Bradfield is a suburb in South Western Sydney, north of Bringelly. It was gazetted as a new suburb on 31 March 2023.

Bradfield was previously the name of a suburb on the North Shore of Sydney, between 1924 and 1977. It has since been absorbed by neighbouring Lindfield.

The name commemorates Dr John Job Crew Bradfield, who oversaw design and construction of the Sydney Harbour Bridge between 1913 and 1932 and the development of the city's railways, including the modern day City Circle from Central to Circular Quay via St James or Wynyard.

== Aerotropolis Core ==
In March 2021, the NSW Government announced that a 100-hectare section of Bringelly, referred to in planning documents as 'Aerotropolis Core', would be named in Dr Bradfield's honour. Bradfield is adjacent to the construction site for the Western Sydney Airport in Badgerys Creek, and is intended to emerge as the city's third commercial centre behind Sydney and Parramatta.

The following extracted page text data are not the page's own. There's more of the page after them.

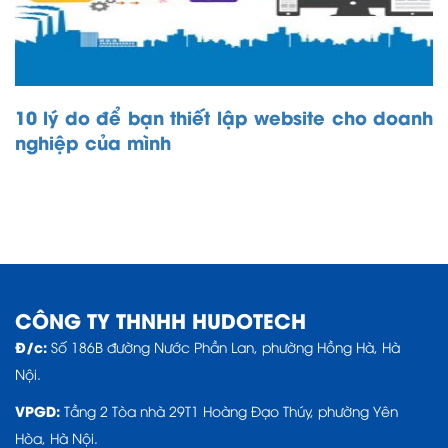
10 lý do để bạn thiết lập website cho doanh
nghiệp của mình
CÔNG TY THNHH HUDOTECH
Đ/c:
Số 186B đường Nước Phần Lan, phường Hồng Hà, Hà
Nội.
VPGD:
Tầng 2 Tòa nhà 29T1 Hoàng Đạo Thúy, phường Yên
Hòa, Hà Nội.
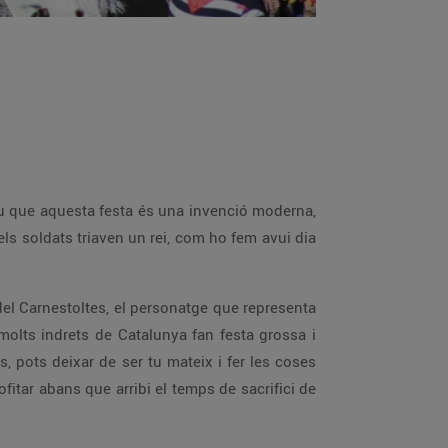
u que aquesta festa és una invenció moderna,
els soldats triaven un rei, com ho fem avui dia
t del Carnestoltes, el personatge que representa
 molts indrets de Catalunya fan festa grossa i
, pots deixar de ser tu mateix i fer les coses
fitar abans que arribi el temps de sacrifici de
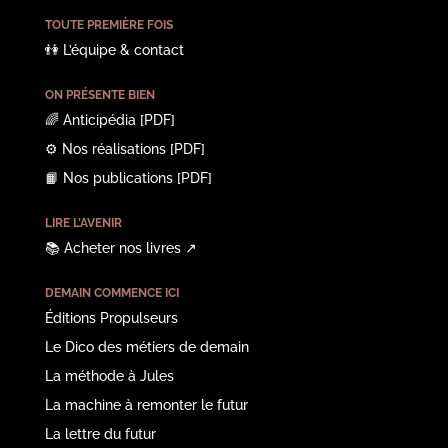
TOUTE PREMIÈRE FOIS
👫
L’équipe & contact
ON PRÉSENTE BIEN
🌈
Anticipédia
[PDF]
⚙️
Nos réalisations
[PDF]
📙
Nos publications
[PDF]
LIRE L’AVENIR
📚
Acheter nos livres
↗︎
DEMAIN COMMENCE ICI
Éditions Propulseurs
Le Dico des métiers de demain
La méthode à Jules
La machine à remonter le futur
La lettre du futur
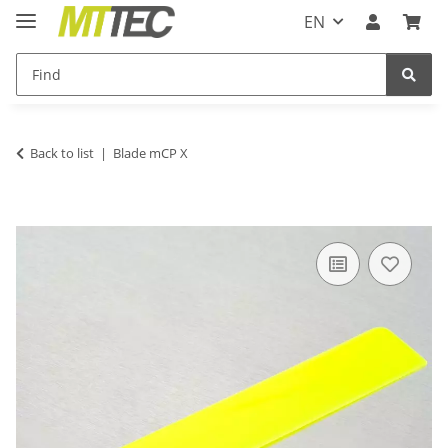
EN
Back to list
Blade mCP X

The name was chosen by a committee following a call for public submissions in 2020. Announcing the new name, Premier Gladys Berejiklian said that it “is synonymous with delivering game-changing infrastructure”.

=== Bradfield City ===
Construction of a new city is starting in 2024 and is projected to be finished by 2074. It is intended to be the first new city in Australia in a century.

==== AMRF (Advanced Manufacturing Readiness Facility) ====
The Advanced Manufacturing Readiness Facility will be the first building to be constructed in Bradfield City. AMRF Stage 1 opened in March 2025 and is intended to support local businesses in mechanical manufacturing. AMRF Stage 2, opening in 2026, is intended to support semi-conductor and electronics manufacturing for aerospace and defence.

==Transport==
The suburb will be serviced by the Bradfield station of the Western Sydney Airport metro line. The metro project, including Bradfield station, has been delayed to 2028. Leaked TfNSW maps and plans also include a heavy rail extension of an extension if the SWRL (South-West Rail Link) from Leppington to Bradfield.

Bradfield Station Masterplans also include a new bus interchange on Innovation East Street, composing of a transit-only road with 4-5 bus bays on the road itself, which will serve newly commissioned bus routes ti WSI and the Aerotropolis from Liverpool, Penrith and Campbelltown.

The upgrade of Fifteenth Avenue in Austral to a dual carriageway and the proposed Fifteenth Avenue Smart Transit from Liverpool to Bradfield and possibly WSI. Little information on the project is available.

The Northern Road runs along the south-western boundary of the suburb.